On September 24, 2012, the Supreme Court rejected a petition filed by human rights groups Gisha and Al Mezan (HCJ 495/12 Izzat v. Minister of Defense) on behalf of five female students from the Gaza Strip who had asked to travel to the West Bank to continue their academic studies. The five students were enrolled in gender, democracy and law programs at Birzeit University. Israel banned Gaza students from studying in the West Bank in 2000, and since then, only three students from Gaza were able to take up academic studies in the West Bank in the framework of an American scholarship program.
Four of the petitioners are women over the age of 37. They are leading civil society leaders in Gaza and run women’s organization that work toward empowering women both socially and economically. They began their Master’s studies at Birzeit University but were unable to complete their programs because of the travel ban. The programs they wish to complete are unique in the Middle East. They are tailored to the circumstances of Palestinian society and are available only at Birzeit University.
In a majority opinion, against the dissenting opinion of Justice Rubinstein, Justices Naor and Zylbertal held that the state was not obligated to set up an exceptions committee that would pave the way for the petitioners to study in the West Bank for a number of reasons (according to the opinion of Justice Naor):
1. Foreign nationals have no vested right to enter Israel.
2. There is no room for intervention in the respondents’ policy whereby only applications that present exceptional humanitarian grounds are individually examined.
3. There is no way to individually screen people who seek entry into Israel from Gaza.

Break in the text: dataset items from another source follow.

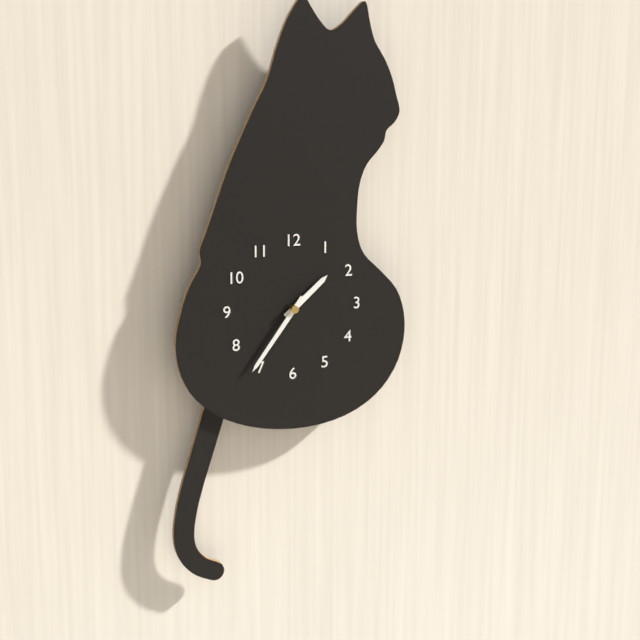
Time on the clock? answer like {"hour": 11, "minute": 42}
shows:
{"hour": 1, "minute": 36}
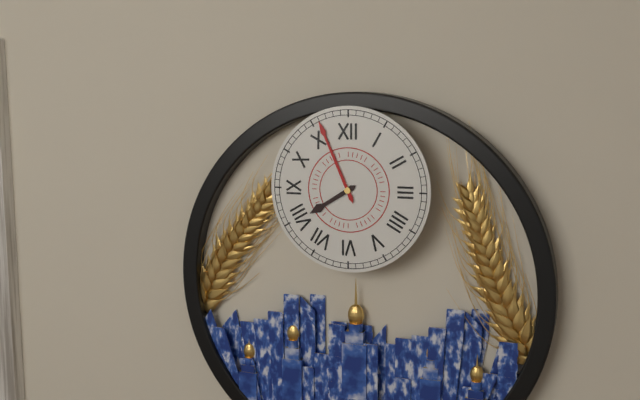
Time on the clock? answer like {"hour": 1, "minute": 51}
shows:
{"hour": 7, "minute": 56}
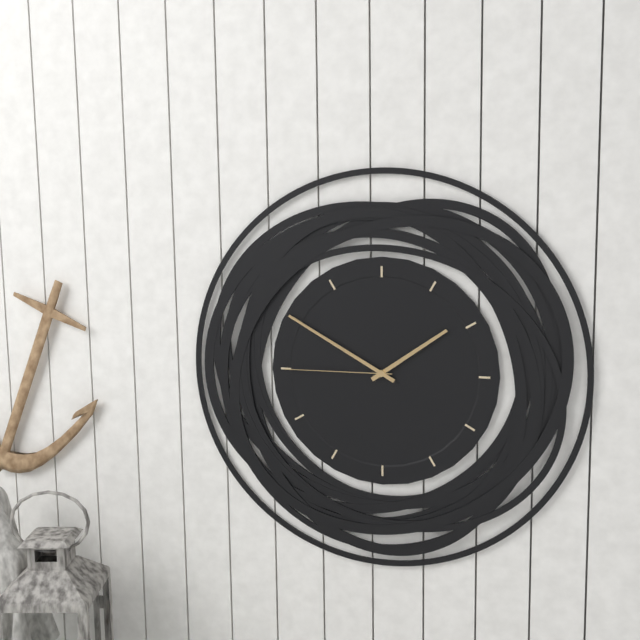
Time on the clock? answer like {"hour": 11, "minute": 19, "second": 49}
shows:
{"hour": 1, "minute": 50, "second": 45}
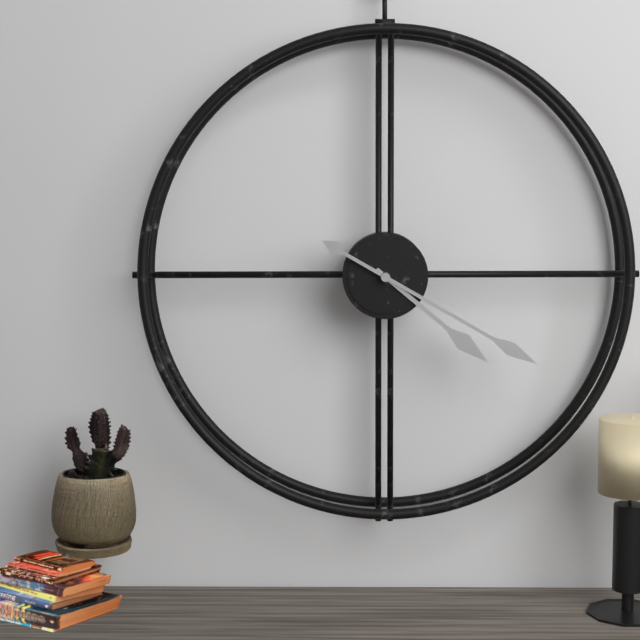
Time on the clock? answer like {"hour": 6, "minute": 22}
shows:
{"hour": 4, "minute": 20}
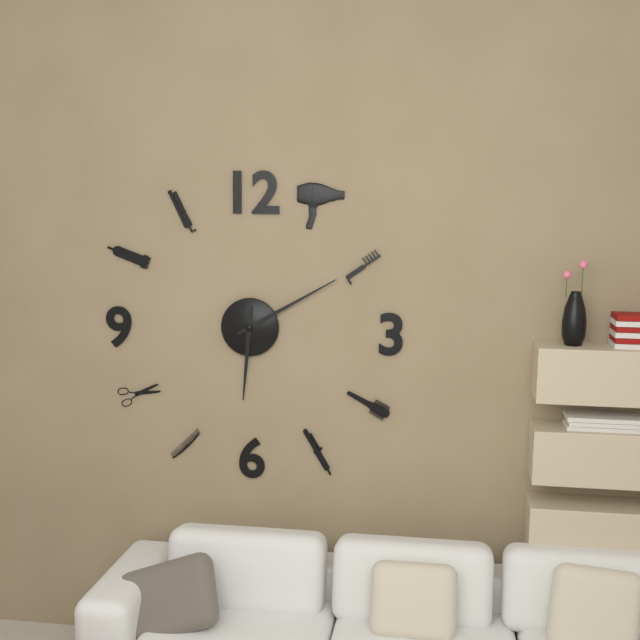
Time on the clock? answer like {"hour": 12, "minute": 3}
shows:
{"hour": 6, "minute": 10}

4. Establishing an exceptions committee will lead to allegations of discrimination. The fact that Israel makes “exceptions” that allow entry into its territory for policy related issues, does not constitute a departure from the respondents’ policy.
Justice Zylbertal added that:
1. Establishing criteria without a mechanism for exceptions constitutes a reasonable policy.
2. Compelling the state to establish a mechanism for exceptions would be a material change in the respondents’ policy.
3. A mechanism for exceptions would undermine the “separation policy”, which is based on political and security grounds – a policy that was not found to be unreasonable.
By contrast, Justice Rubinstein thought that a mechanism for exceptions should be established, as ruled in a 2007 HCJ judgment (HCJ 1120/07 Hamdan v. OC Southern Command), based on the respondents’ own official policy. Justice Rubinstein ruled that an order absolute instructing the state to establish an exceptions committee should be issued. He believed that it was possible to establish such a committee as part of the existing policy of reducing the number of Gaza residents entering Israel and in the framework of what is called the separation policy.
For the sake of argument, Justice Rubinstein presumed that Israel’s humanitarian obligations toward Palestinian residents did not include upholding the right to study in the West Bank and to travel through Israel. Yet, even given this premise, Justice Rubinstein found that there was room to establish an exceptions committee because the state had declared that all applications, not just humanitarian ones in the narrow sense, are reviewed in any event; and, since there may be exceptions to the criteria for passage stipulated by the state, there ought to be an official exceptions committee to which individuals can turn.